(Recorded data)

........

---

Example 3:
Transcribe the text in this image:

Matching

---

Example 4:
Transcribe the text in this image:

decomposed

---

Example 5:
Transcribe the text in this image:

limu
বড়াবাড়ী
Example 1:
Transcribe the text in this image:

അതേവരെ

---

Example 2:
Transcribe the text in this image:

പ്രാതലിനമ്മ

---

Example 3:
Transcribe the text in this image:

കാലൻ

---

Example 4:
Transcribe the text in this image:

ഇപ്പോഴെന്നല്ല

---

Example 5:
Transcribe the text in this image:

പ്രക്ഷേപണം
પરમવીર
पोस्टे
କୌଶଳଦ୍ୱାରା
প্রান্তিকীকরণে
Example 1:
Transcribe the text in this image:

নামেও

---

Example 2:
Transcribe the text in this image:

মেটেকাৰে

........

Exercise details: Your answer must be every record above, set down exactly as written.

Output of the exercise:
---

Example 3:
Transcribe the text in this image:

Matching

---

Example 4:
Transcribe the text in this image:

decomposed

---

Example 5:
Transcribe the text in this image:

limu
বড়াবাড়ী
Example 1:
Transcribe the text in this image:

അതേവരെ

---

Example 2:
Transcribe the text in this image:

പ്രാതലിനമ്മ

---

Example 3:
Transcribe the text in this image:

കാലൻ

---

Example 4:
Transcribe the text in this image:

ഇപ്പോഴെന്നല്ല

---

Example 5:
Transcribe the text in this image:

പ്രക്ഷേപണം
પરમવીર
पोस्टे
କୌଶଳଦ୍ୱାରା
প্রান্তিকীকরণে
Example 1:
Transcribe the text in this image:

নামেও

---

Example 2:
Transcribe the text in this image:

মেটেকাৰে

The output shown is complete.